Die Gezi-Proteste begannen im Mai 2013 gegen ein geplantes Bauprojekt auf dem Gelände des Gezi-Parks, der unmittelbar an den Taksim-Platz angrenzt. Die lokalen Proteste weiteten sich schnell zu einer landesweiten Widerstandsbewegung gegen die autoritäre Politik des damaligen Ministerpräsidenten und heutigen Staatspräsidenten Recep Tayyip Erdoğan aus, nachdem die Polizei hart gegen die Bürgerinitiative und solidarische Umweltaktivist*innen vorgegangen war.

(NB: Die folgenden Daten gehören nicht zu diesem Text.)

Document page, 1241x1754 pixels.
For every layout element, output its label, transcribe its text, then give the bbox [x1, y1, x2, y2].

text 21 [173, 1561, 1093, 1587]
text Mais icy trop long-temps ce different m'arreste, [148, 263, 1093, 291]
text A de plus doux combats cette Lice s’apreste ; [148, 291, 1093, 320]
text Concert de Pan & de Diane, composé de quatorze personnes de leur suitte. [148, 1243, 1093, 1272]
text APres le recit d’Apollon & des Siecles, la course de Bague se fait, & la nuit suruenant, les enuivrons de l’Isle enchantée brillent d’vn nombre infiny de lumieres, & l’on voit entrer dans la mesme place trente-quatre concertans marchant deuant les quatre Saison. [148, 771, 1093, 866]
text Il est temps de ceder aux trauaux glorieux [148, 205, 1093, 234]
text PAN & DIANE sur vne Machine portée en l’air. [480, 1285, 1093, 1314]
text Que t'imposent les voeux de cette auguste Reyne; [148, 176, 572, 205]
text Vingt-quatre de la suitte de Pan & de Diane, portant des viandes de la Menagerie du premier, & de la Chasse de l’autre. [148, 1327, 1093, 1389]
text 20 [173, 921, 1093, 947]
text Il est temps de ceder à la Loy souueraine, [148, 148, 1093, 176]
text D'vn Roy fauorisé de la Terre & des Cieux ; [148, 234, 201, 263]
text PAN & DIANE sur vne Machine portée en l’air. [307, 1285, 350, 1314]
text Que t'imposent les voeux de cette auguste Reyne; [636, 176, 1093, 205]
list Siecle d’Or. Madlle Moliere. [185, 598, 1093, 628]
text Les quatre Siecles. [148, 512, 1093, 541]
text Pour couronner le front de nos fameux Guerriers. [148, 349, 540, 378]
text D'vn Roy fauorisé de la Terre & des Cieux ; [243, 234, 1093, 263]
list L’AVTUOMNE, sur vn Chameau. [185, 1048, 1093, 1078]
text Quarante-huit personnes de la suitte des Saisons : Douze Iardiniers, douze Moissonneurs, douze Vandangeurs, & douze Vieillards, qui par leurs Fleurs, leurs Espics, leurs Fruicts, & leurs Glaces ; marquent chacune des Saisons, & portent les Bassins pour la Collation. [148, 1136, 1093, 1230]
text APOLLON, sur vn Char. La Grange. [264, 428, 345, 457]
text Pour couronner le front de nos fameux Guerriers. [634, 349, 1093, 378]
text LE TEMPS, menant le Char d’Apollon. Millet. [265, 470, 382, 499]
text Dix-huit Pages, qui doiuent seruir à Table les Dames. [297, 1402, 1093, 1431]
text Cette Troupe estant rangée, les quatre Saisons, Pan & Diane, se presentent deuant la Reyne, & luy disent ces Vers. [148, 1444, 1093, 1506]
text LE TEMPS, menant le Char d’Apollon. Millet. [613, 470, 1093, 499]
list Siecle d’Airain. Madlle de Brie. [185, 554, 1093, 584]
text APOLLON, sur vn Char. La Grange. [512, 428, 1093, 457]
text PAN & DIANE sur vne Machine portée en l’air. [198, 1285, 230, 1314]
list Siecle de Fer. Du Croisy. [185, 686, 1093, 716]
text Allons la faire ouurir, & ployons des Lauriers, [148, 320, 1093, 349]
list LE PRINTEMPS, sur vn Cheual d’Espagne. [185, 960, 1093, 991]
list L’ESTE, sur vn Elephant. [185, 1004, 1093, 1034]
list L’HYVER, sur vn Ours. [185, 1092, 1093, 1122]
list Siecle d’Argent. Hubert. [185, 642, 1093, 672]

Schließlich wurde die Bewegung blutig niedergeschlagen – elf Menschen starben, Tausende weitere wurden verletzt.

Wer ist Osman Kavala?

Osman Kavala ist Gründer der Kulturstiftung Anadolu Kültür, mit der insbesondere Projekte von ethnischen und religiösen Minderheiten gefördert werden, oftmals mit internationaler Ausrichtung. Zu seinen Anliegen gehören unter anderem die Aussöhnung zwischen der türkischen und der armenischen Bevölkerung und eine friedliche Lösung der kurdischen Frage. Die Stiftung arbeitet auch mit mehreren deutschen Institutionen wie dem Goethe-Institut in Istanbul zusammen. Zudem ist Kavala als Sponsor von Amnesty International bekannt.

Kurz nach der Festnahme Kavalas nannte ihn Staatspräsident Erdoğan abfällig den „türkischen Soros“ in Anspielung auf den US-amerikanischen Kulturstifter George Soros. In einer Rede warf er Kavala einen Versuch der „Spaltung der Nation“ vor. Hinter ihm stehe „der berühmte ungarische Jude Soros. Dies ist der Mann, der Leute um die Welt schickt, um Nationen zu spalten“, sagte Erdoğan. Soros beendete daraufhin die Arbeit seiner Stiftung in der Türkei.